··· TESTO ESTRATTO ···

I bluff fangosi di Obama
Uno dei primi dati dello speech obamiano è che l’approccio di non trattare con i talebani è clamorosamente fallito ed ora la necessità di parlare con i capi dei gruppi tribali afghani è ammessa platealmente. Questo ritiro non si spiega infatti se non con la volontà di dare un segnale di dialogo a quelli che erano i nemici giurati USA e con i quali ora si prova a realizzare una difficile exit strategy. Altrimenti non si capirebbe perchè i 30000 uomini del surge obamiano di quasi due anni fa se ne vadano ora in una situazione rimasta pressochè invariata.
Il ritiro delle truppe Usa era una delle condizioni che alcuni capi talebani avevan posto per iniziare dei dialoghi con gli americani: capi, questi, probabilmente neanche troppo influenti e comunque radicati soprattutto nel nord del paese dove il conflitto è meno aspro. Non per niente uno dei leader talebani, Zibihullah Mujahid, non ha aspettato nel mostrare la debolezza dell’annuncio obamiano rispondendo subito che la Jihad continuerà sino all’ultimo invasore rimasto.
L’allargamento del pantano afghano al Pakistan, già elemento presente da anni è un altro punto irrisolto della strategia americana. La contraddittoria azione riguardante l’assassinio di Bin Laden ha sì permesso di poter giustificare mediaticamente un ritiro di forze dall’Afghanistan, ma ha anche acuito l’ostilità nei propri confronti da parte dei cittadini pakistani, nei confronti dei quali continuano i raid a colpi di droni nelle zone tribali di confine dove trova rifugio la maggior parte dei jihadisti.

··· SEGMENTO DI DATI ···

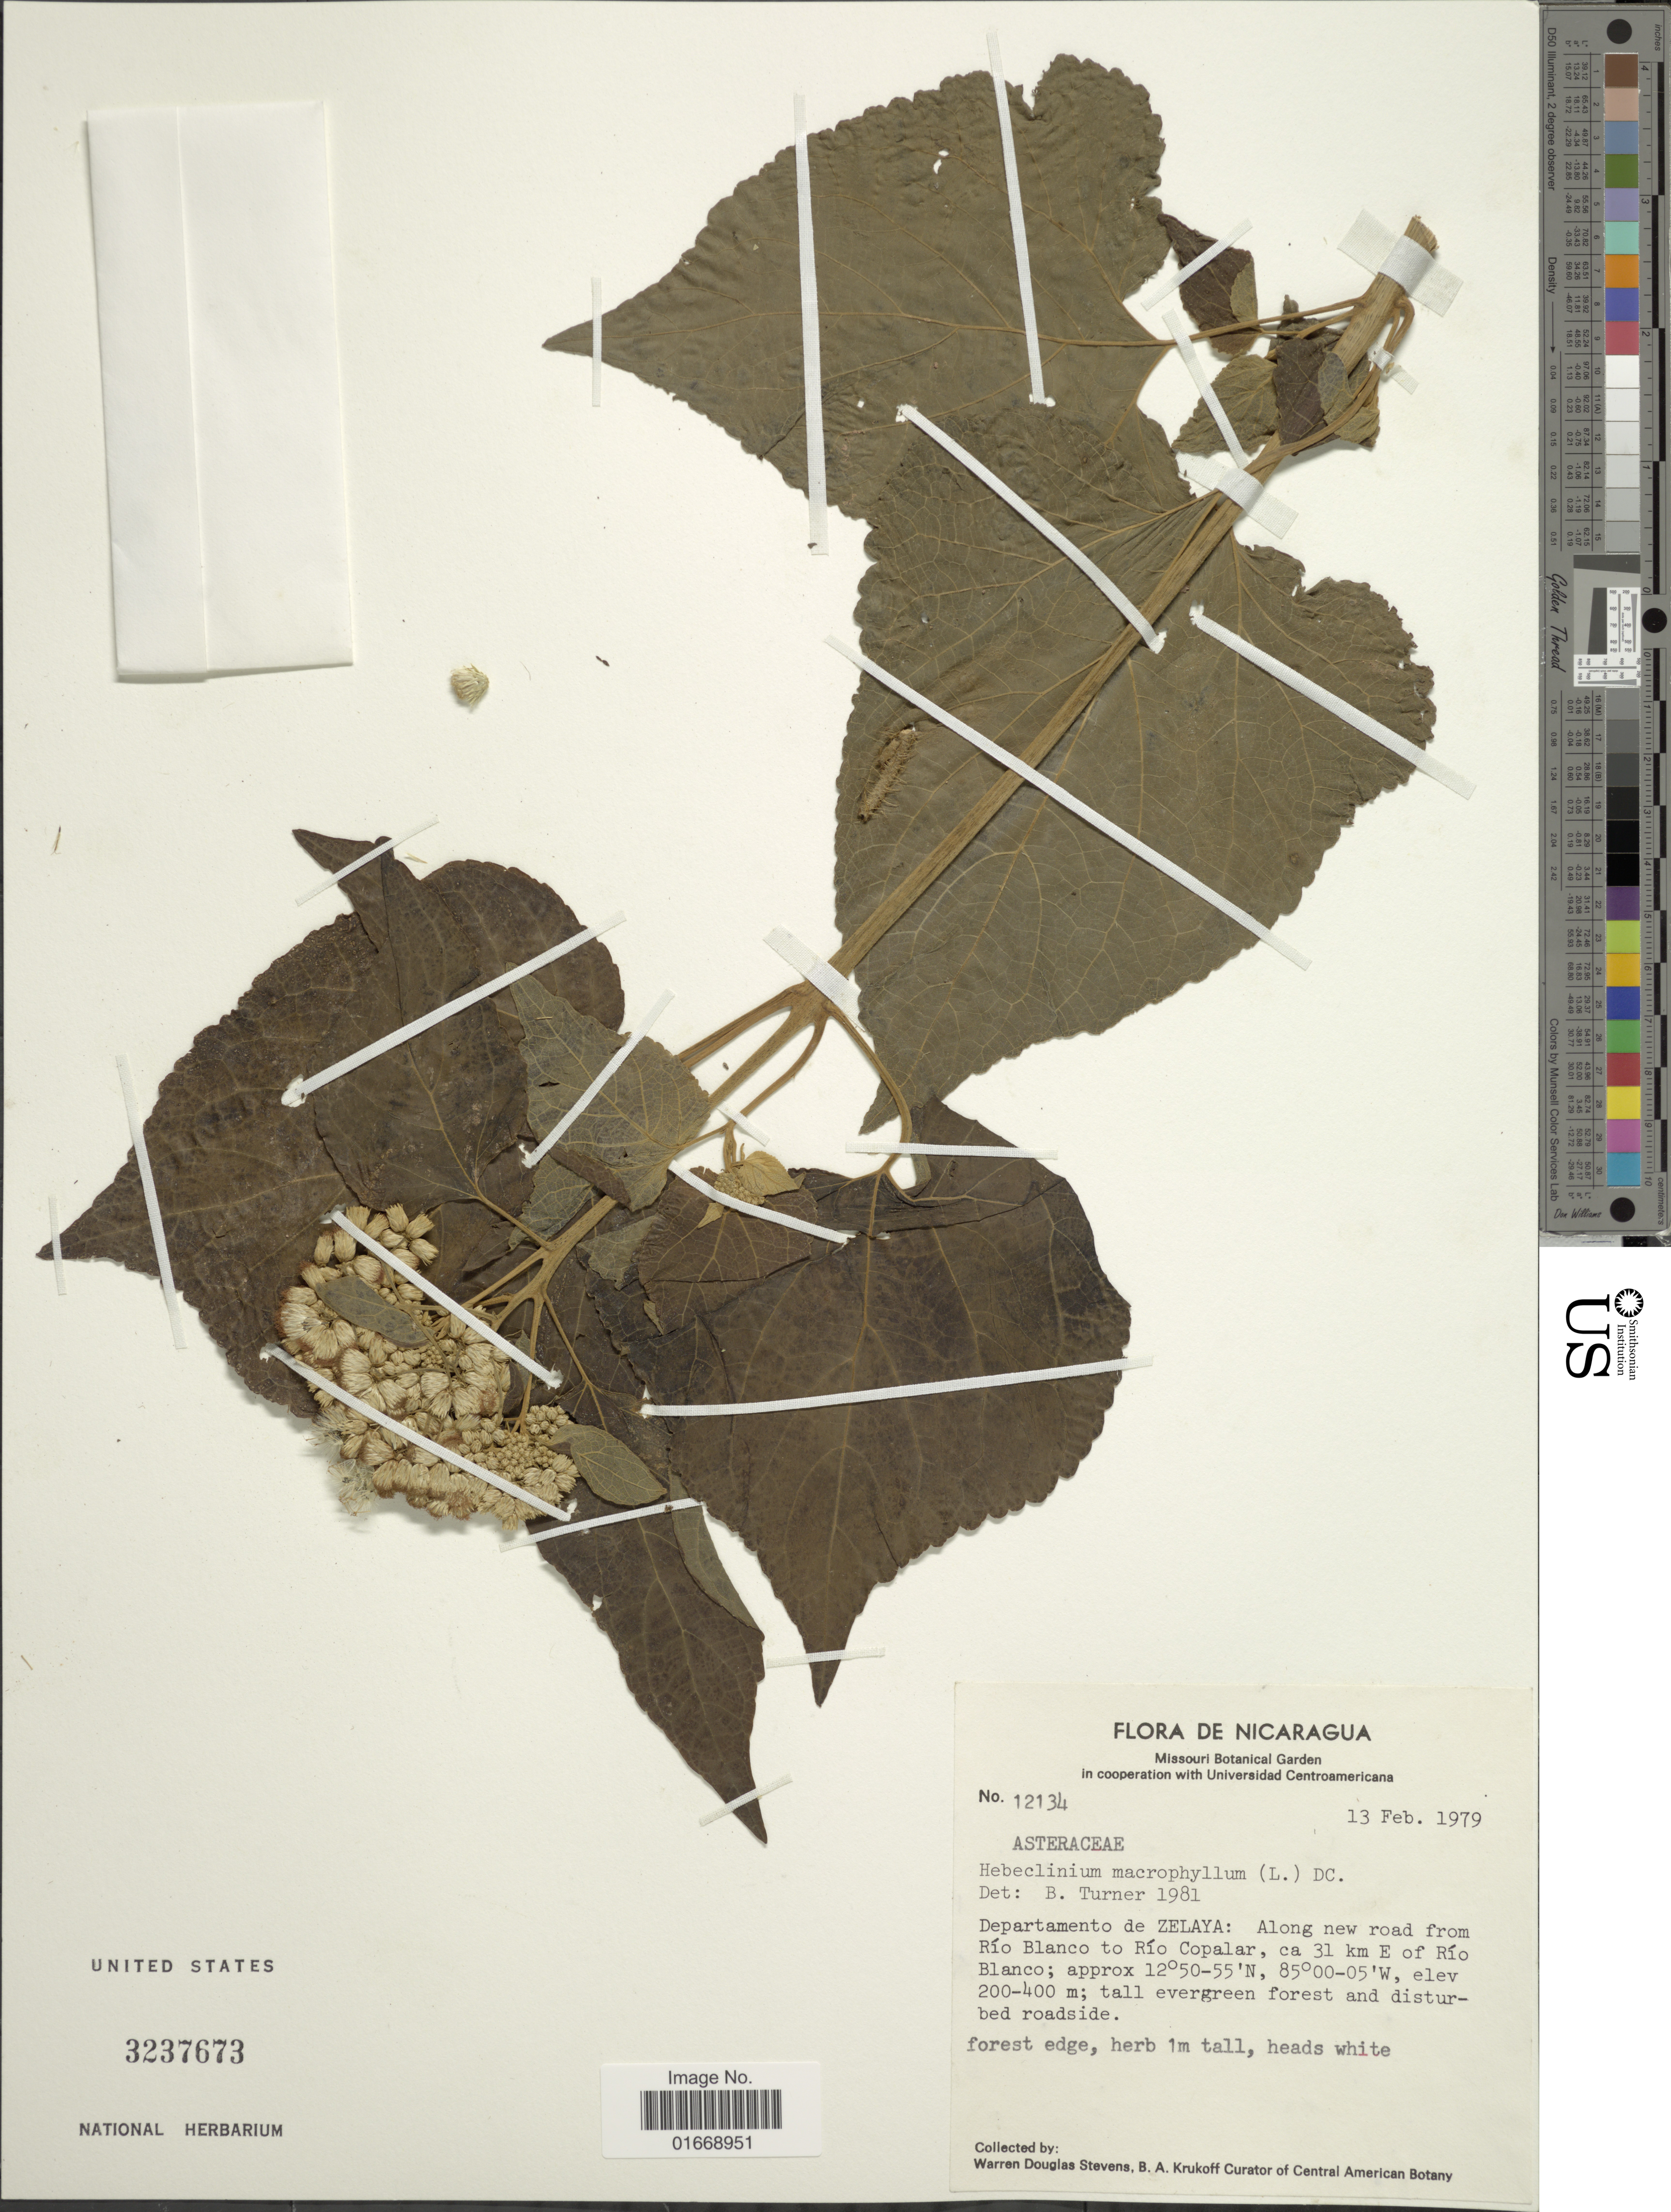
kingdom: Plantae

···

> **ESERCIZIO PROPOSTO 1**:
Modifica il brano del testo estratto che comincia con le parole "I bluff fangosi" e termina dopo "rimasta pressochè invariata.", sostituendo "exit strategy" con "strategia d'uscita".
> **ESERCIZIO PROPOSTO 2**:
Traduci in inglese questa frase del testo estratto: "L’allargamento del pantano afghano al Pakistan, già elemento presente da anni è un altro punto irrisolto della strategia americana."

> **RISULTATO ATTESO 1**:
I bluff fangosi di Obama
Uno dei primi dati dello speech obamiano è che l’approccio di non trattare con i talebani è clamorosamente fallito ed ora la necessità di parlare con i capi dei gruppi tribali afghani è ammessa platealmente. Questo ritiro non si spiega infatti se non con la volontà di dare un segnale di dialogo a quelli che erano i nemici giurati USA e con i quali ora si prova a realizzare una difficile strategia d'uscita. Altrimenti non si capirebbe perchè i 30000 uomini del surge obamiano di quasi due anni fa se ne vadano ora in una situazione rimasta pressochè invariata.

> **RISULTATO ATTESO 2**:
The spread of the Afghan quagmire into Pakistan, already a factor for years, is another unresolved point of the American strategy.